Lo que sí sé, y además con detalle, es cómo era su aspecto. Gracias a algunas argucias que tengo bien ensayadas, he podido estudiarlo con bastante detenimiento. Era un tipo delgaducho de cabellos largos y castaños, tiesos como cuerdas, y con una nariz parecida a una patata. Sus ojos eran casi triangulares, igual que puntas de flecha, pero ni fríos ni penetrantes, sino dotados de una suavidad que daba la impresión de estar envueltos en humo grisáceo. Tenía malos dientes. Le he observado dos quemaduras en las manos, probablemente ocasionadas por el aceite de una lámpara o la cera de una vela. Y además, olía fuertemente a orines.
Normalmente, cuando un hombre huele a orina y no es tan viejo que pueda atribuirse el hecho a la incontinencia, me siento inclinado a pensar que se trata de un batanero. Pero jamás había visto a un batanero que no llevara encima restos de tierra de batán. Aunque iba sucio, era por los restos de comida y de vómito, no de tierra de batán. El olor del vómito era casi tan intenso como el de orina; además, un leve efluvio de humo me ha revelado que debía de pasar mucho tiempo encerrado, lo que me ha inducido a preguntarme si trabajaría en una taberna.
Sin embargo, ningún tabernero que se respetase habría consentido que uno de sus criados se pasease difundiendo a su alrededor un olor tan repelente. Por otra parte, cuando he vuelto sobre mis pasos haciendo como que quería cambiar de dirección y he pasado junto a él rozándolo, he distinguido un leve tufillo a consuelda y a anís, lo que me ha llevado a pensar que me había cruzado con alguien que está relacionado con un hospital.
Ahora me toca averiguar qué tipo de relación es.
XIII
á hubiera seguido al hombre vestido con ropa sucia. De haber hecho el esfuerzo, tal vez lo habría desenmascarado. Tal como han ocurrido las cosas, he pasado gran parte del día sumido en inútiles especulaciones. ¿Quién era el hombre en cuestión? Tal vez debería visitar todos los hospitales para poder descubrirlo. Sería un ejercicio complicado, ya que mi excusa consistiría en una distribución general de limosnas. De todos modos, quizá valdría la pena y, puesto que estamos en Semana Santa, no despertaría sospechas. Tengo que pensarlo mejor.
El hecho de que estuviera esperando en la puerta de la casa de Na Berengaria cuando yo llegué indica que podría tratarse de un conocido suyo. ¿Será que ella desconfía de mí? ¿Habrá alquilado a alguien para que me siga y quiere asegurarse de que no he ido al palacio del arzobispo para hacer un informe?
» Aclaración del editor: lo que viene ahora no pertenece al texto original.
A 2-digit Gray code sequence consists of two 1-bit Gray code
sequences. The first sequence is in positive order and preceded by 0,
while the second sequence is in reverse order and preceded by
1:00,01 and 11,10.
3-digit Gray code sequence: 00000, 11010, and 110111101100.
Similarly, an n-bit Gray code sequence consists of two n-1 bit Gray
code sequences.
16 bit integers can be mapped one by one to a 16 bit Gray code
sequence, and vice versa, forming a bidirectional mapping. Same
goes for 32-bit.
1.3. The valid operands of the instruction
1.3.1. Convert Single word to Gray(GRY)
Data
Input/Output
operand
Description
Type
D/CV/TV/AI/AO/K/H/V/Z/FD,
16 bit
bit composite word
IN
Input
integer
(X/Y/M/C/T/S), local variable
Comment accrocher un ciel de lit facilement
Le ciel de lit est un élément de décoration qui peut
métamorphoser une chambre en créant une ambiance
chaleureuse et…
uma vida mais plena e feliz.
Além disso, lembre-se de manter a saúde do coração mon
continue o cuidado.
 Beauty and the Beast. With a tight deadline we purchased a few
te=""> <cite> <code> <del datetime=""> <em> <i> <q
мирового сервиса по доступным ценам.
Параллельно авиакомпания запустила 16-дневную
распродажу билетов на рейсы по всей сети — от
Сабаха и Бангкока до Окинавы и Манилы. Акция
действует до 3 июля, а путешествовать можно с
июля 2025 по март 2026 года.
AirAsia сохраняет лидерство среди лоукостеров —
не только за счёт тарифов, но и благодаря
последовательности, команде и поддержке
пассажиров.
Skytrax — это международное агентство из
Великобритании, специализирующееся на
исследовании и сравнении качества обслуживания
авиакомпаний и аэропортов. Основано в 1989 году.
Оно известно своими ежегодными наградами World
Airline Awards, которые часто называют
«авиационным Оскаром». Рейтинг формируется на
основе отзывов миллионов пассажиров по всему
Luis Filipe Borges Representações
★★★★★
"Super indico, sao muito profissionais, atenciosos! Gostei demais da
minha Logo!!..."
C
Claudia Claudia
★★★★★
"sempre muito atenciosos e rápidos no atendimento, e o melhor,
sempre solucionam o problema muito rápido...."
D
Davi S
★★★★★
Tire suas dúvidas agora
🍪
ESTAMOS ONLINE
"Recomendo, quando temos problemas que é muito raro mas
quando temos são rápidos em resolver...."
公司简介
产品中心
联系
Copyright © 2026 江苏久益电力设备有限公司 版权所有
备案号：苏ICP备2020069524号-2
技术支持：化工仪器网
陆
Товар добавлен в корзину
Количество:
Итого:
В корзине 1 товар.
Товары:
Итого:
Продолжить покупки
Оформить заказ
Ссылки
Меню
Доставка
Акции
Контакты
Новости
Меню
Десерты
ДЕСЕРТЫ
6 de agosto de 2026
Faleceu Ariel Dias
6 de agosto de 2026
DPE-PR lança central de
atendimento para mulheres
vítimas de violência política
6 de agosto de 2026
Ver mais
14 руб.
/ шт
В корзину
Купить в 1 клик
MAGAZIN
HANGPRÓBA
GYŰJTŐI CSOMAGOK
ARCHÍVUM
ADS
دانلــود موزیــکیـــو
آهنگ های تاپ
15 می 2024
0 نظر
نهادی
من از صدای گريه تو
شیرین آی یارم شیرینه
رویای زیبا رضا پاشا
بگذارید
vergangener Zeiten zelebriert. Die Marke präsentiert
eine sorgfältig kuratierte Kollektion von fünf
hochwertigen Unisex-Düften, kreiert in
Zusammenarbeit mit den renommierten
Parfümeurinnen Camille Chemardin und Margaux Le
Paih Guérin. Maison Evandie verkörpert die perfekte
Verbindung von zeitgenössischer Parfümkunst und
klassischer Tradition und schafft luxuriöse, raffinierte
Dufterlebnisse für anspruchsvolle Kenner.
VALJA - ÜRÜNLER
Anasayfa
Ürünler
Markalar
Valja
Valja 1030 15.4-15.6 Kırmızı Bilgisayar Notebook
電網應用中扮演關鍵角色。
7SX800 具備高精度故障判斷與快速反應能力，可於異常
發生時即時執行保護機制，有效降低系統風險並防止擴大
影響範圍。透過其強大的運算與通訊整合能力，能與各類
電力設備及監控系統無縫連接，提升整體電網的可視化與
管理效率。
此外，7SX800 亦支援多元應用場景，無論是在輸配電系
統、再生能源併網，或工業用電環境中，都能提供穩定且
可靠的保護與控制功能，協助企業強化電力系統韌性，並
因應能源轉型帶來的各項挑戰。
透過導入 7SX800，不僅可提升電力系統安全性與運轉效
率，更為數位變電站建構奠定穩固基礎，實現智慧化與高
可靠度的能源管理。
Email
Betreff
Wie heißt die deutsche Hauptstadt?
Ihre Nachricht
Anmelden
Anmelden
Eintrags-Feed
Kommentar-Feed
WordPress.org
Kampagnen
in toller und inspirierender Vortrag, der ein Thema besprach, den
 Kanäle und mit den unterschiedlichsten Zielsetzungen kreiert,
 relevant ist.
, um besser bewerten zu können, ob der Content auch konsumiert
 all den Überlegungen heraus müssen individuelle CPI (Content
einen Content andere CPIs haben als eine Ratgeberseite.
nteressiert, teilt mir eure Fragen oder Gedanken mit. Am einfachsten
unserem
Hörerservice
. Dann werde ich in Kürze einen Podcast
En ese caso me engañaría por completo. Estoy totalmente convencido de que los beguinos me han aceptado. Ya empezaba a creer incluso que Berengaria era inocente de la muerte de Jacques Bonet. No hay más que ver lo que descubrí ayer en la reunión. Oí a Berengaria mencionar a Jacques Bonet en un contexto muy particular. Rezó una oración por él. Lo describió como uno de sus hermanos fugitivos y parecía tenerle en buena consideración. No parece que lo haya matado ella ni tampoco que se las haya ingeniado para que lo asesinaran. Se diría más bien que cree que está escondido en algún sitio y hasta que ella puede haber tenido algo que ver en su huida.
En ese caso puede haber dos posibilidades: o Jacques Bonet se sirvió de sus amigos beguinos para huir sin confesar a nadie su secreto o les habló de Jean de Beaune y ellos se prestaron a ayudarle a pesar del peligro. En el supuesto de que haya ocurrido lo último, es natural que Berengaria desconfíe de mí. Y es casi seguro que entonces se serviría de un espía para comprobar que mis alegaciones son ciertas.